Dopamine
Medical Research
Obesity

Obesity and A Sweet Tooth: The Chemical Connection

The brain chemical dopamine may lead obese people to be fonder of sweets than thinner people, according to new research.

The findings were published in the journal Diabetes.

“We believe we may have identified a new abnormality in the relationship between reward response to food and dopamine in the brains of individuals with obesity,” said the study’s first author, M. Yanina Pepino, PhD, an assistant professor of medicine at Washington University in St. Louis.

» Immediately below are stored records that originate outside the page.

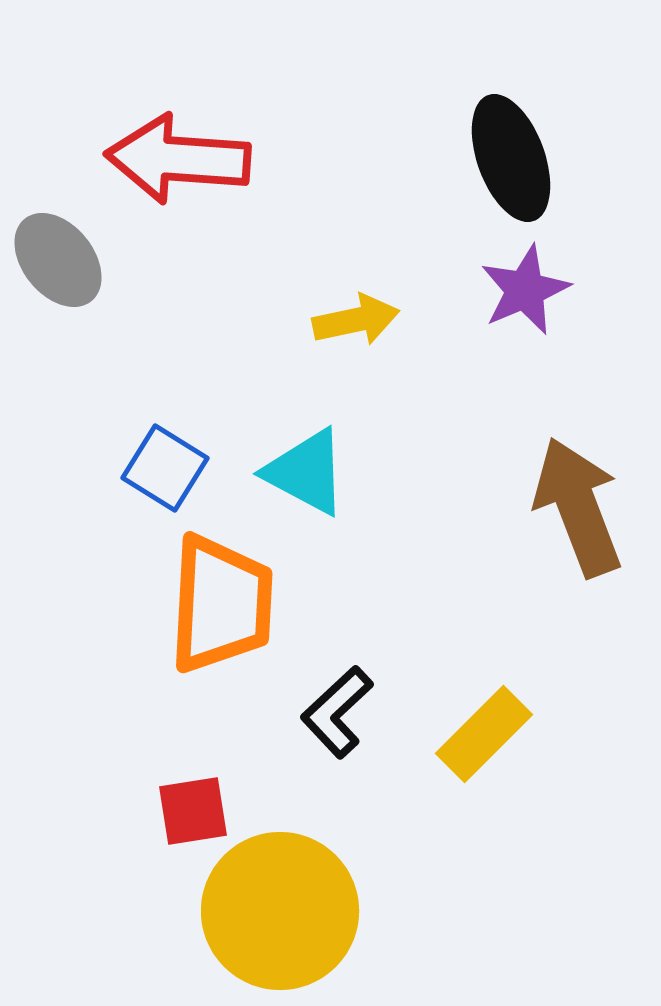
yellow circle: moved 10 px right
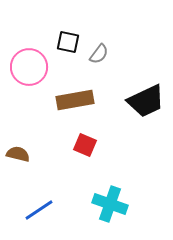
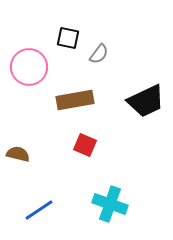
black square: moved 4 px up
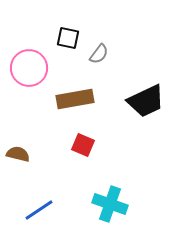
pink circle: moved 1 px down
brown rectangle: moved 1 px up
red square: moved 2 px left
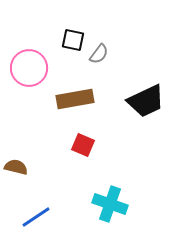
black square: moved 5 px right, 2 px down
brown semicircle: moved 2 px left, 13 px down
blue line: moved 3 px left, 7 px down
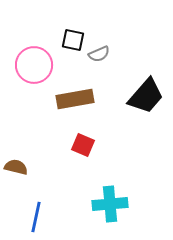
gray semicircle: rotated 30 degrees clockwise
pink circle: moved 5 px right, 3 px up
black trapezoid: moved 5 px up; rotated 24 degrees counterclockwise
cyan cross: rotated 24 degrees counterclockwise
blue line: rotated 44 degrees counterclockwise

The researchers studied 20 subjects with healthy weights and compared them with 24 people considered obese, each of whom had a body mass index of 30 or higher. The study volunteers were 20 to 40 years old.

The participants received drinks containing varying levels of sugar to determine the degrees of sweetness each individual preferred. The researchers then conducted positron emission tomography (PET) scans to identify dopamine receptors linked to rewards in each person’s brain. Dopamine is the main chemical in the brain that makes us feel good. The PET scans revealed that although there was a relationship between the dopamine receptors, preference for sweet things and age in lean people, that pattern didn’t hold true in the brains of obese people.

Pepino and Hershey explained that it’s possible that insulin resistance or some other metabolic change linked to obesity could contribute to the absence of those associations in the obese group. Although none of the obese study participants had diabetes, some had higher blood glucose and insulin concentrations, and some were becoming resistant to insulin. The researchers believe those factors could have altered the brain’s response to sweet things.

“There is a relationship between insulin resistance and the brain’s reward system, so that might have something to do with what we saw in obese subjects,” Hershey said. “What’s clear is that extra body fat can exert effects not only in how we metabolize food but how our brains perceive rewards when we eat that food, particularly when it’s something sweet.”